It is difficult to visit the home of Margaret Meigs and Paul Laskow without recognizing their passion for the Schuylkill and sharing their concern for the river's future.
The couple's 2,000-square-foot condominium in Queen Village seems to be dedicated to promoting the Schuylkill even though Philadelphia's western waterway is about two miles west of their new home.
Their thoughts are never far from the river. Not only do the couple get up at 5 a.m. each day to row on the Schuylkill, but their aqua living-room rug was custom-designed to show the patterns of the river with its bends and borders housing the boathouses. In addition, the couple are both officers in the Schuylkill Navy and dedicate much of their time to trying to preserve the river, their number-one cause.
Margaret, who is now vice commodore of the more than 150-year-old Schuylkill Navy, said: "We are really involved in trying to save the river, which is getting shallower and shallower and, if it is not dredged, will not be able to support any type of boating."
Margaret, who runs a marketing firm in her home, joined her husband, a former Schuylkill commodore, as an adult in rowing on the Schuylkill. She said Paul, a semiretired lawyer, has been rowing since he was 13.
"I started rowing at 40, but my husband started when he was a student at St. Joe's Prep and later at La Salle" University, she said.
On a wall, as visitors enter their second-floor living room, are dozens of framed photographs of the couple's three grown children, most engaged in rowing activities on the river.
The aquatic theme in the living room is carried out in a bathroom, where the wallpaper is full of colorful pictures of different types of fish and in Paul's study, where a mural shows waterways in London, where he attended the London School of Economics.
The couple bought the condominium and decided to move from Chestnut Hill two years ago when the building was under construction.
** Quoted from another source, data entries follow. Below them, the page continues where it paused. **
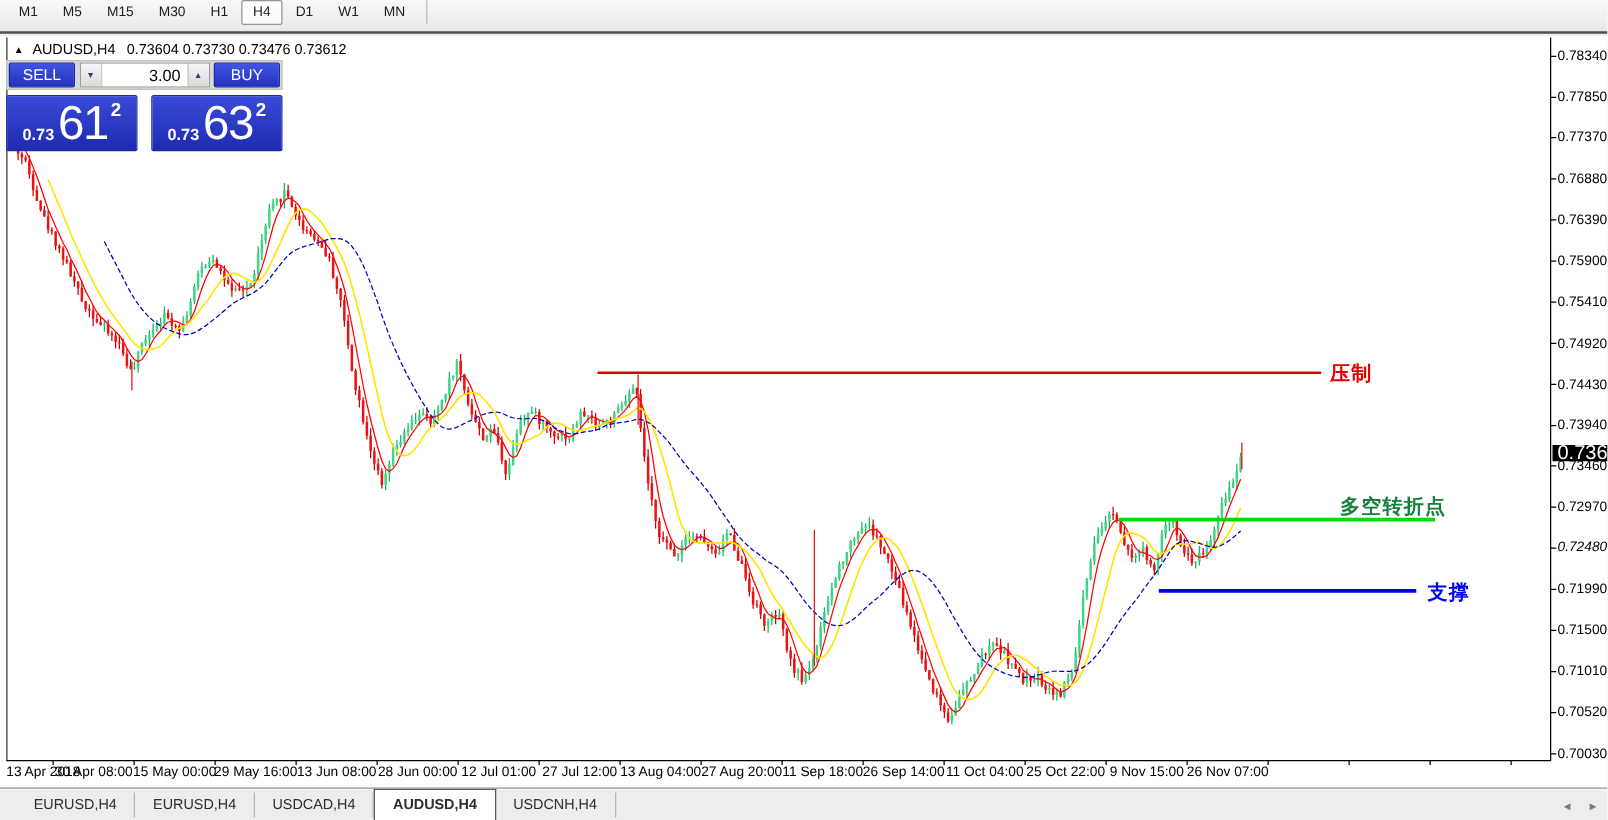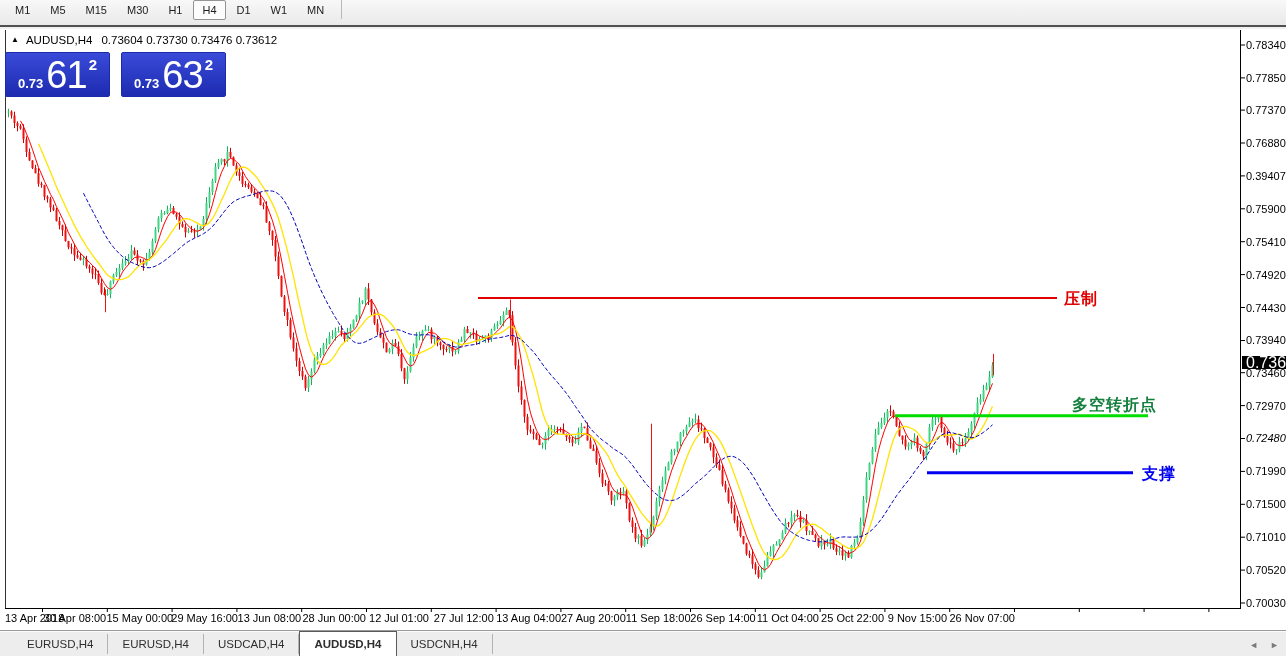"SELL" div.tp-row1 { html: none -> <div> <div>SELL</div> <div> <div> <span>▼</span> </div> <input> <div> <span>▲</span> </div> </div> <div>BUY</div> </div> }
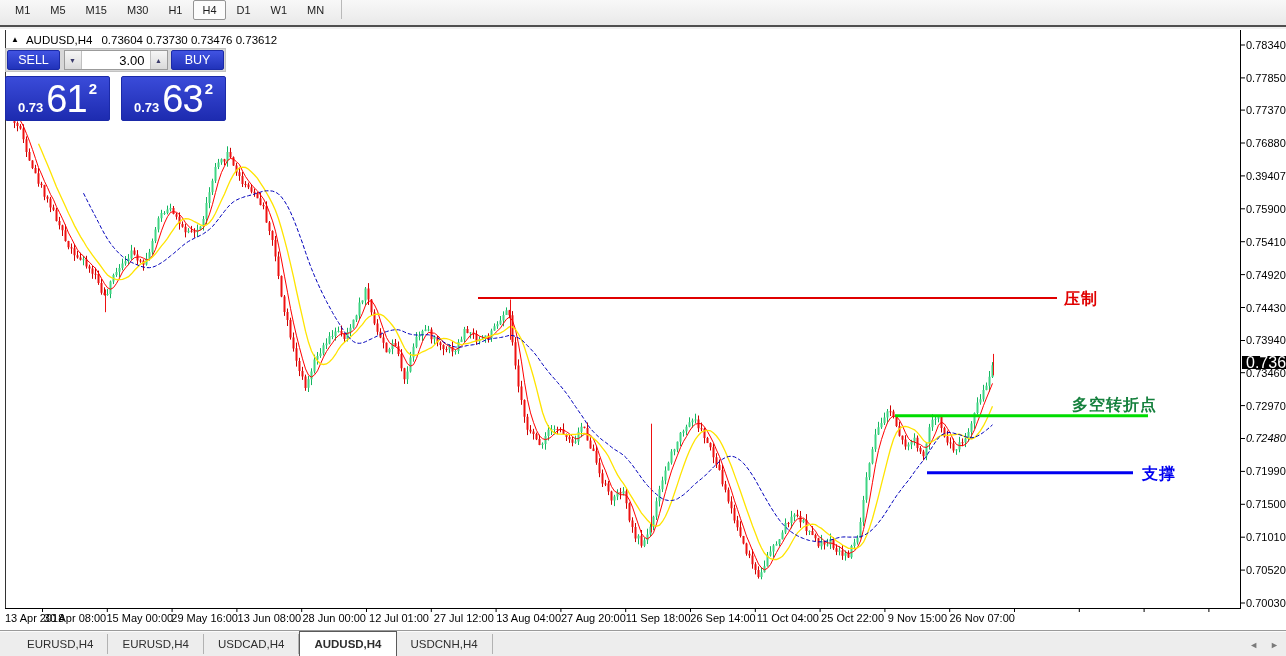"0.39407" div.pxlabel { text: 0.39407 -> 0.76390 }
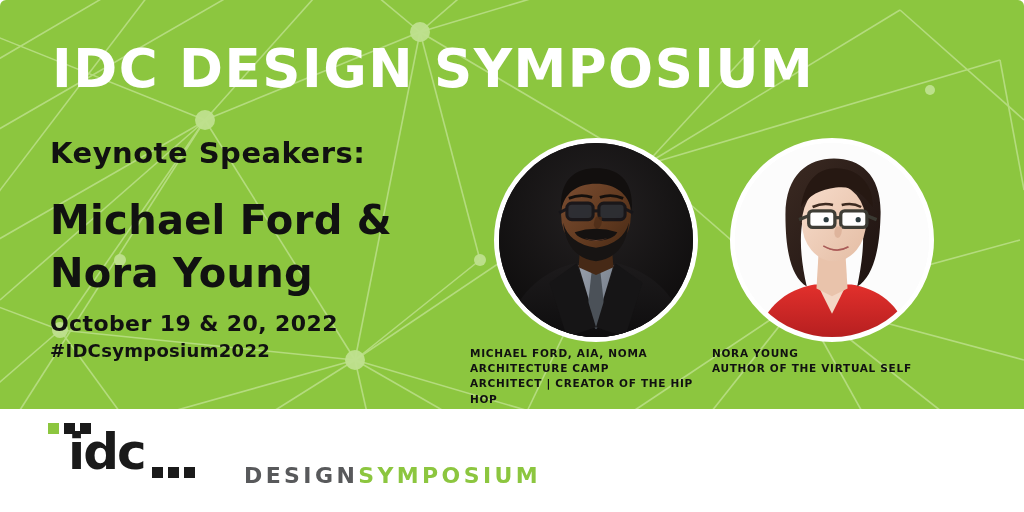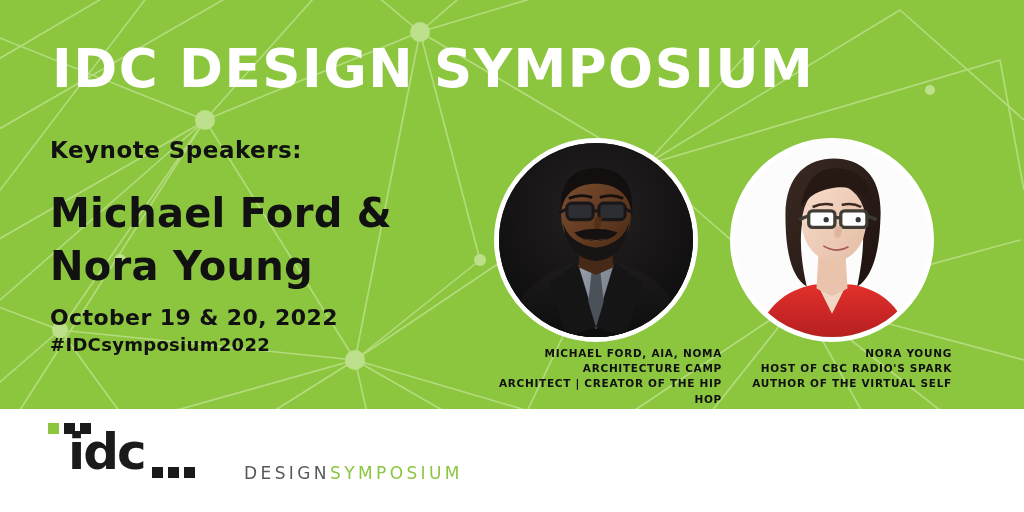"IDC DESIGN SYMPOSIUM" #poster { border-radius: none -> 6px }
They liked that the units were "flat," located totally on one floor, and that the project was platinum LEED certified, which means the building comes with certifiable claims of sustainability.
"We wanted to have more room to entertain on holidays," Margaret said, "and it is important to us to feel we are not wasting environmental resources."
The large windows of the living-dining area face west and are surrounded by black boxlike frames without drapes or curtains. On one side of the room is a large built-in fireplace.
"We sent for the fireplace, which was not part of the condo," Margaret said.
The fireplace, she said, is flueless and scentless. It was designed by a New York firm and comes with cartridges that contain alcohol and don't interfere with the sustainable quality of the apartment.
Paul and Margaret's home is part of a three-unit development by Re-Vision Architects of Manayunk, a firm that specializes in sustainable architecture and that is led by principal Scott Kelly, who said Margaret and Paul's home was designed by his firm and built as a modular construction plan that took days to assemble as opposed to months for conventional methods.
"The building replaced two dilapidated structures that were torn down," Kelly said. "The bricks from the old building were recycled by LEED standards and the exterior of the new building is cedar siding and brick to fit into the neighborhood."
The modular construction means that the home is "very tight" and well-insulated. The couple's cost for energy has been $300 a year, very low.
"The unique thing about this building is each unit has access to the outside and it has tons of light," Kelly said. "They share a courtyard and one unit has a deck, another a roof deck, and another a patio, and they all have their own parking."
"We care about the environment," Paul said. "And it feels good to live in a house that was built with sustainability in mind.
"We asked for a few changes to the original plans, such as access to the decks from a hall instead of our bedroom, and they were made," he said.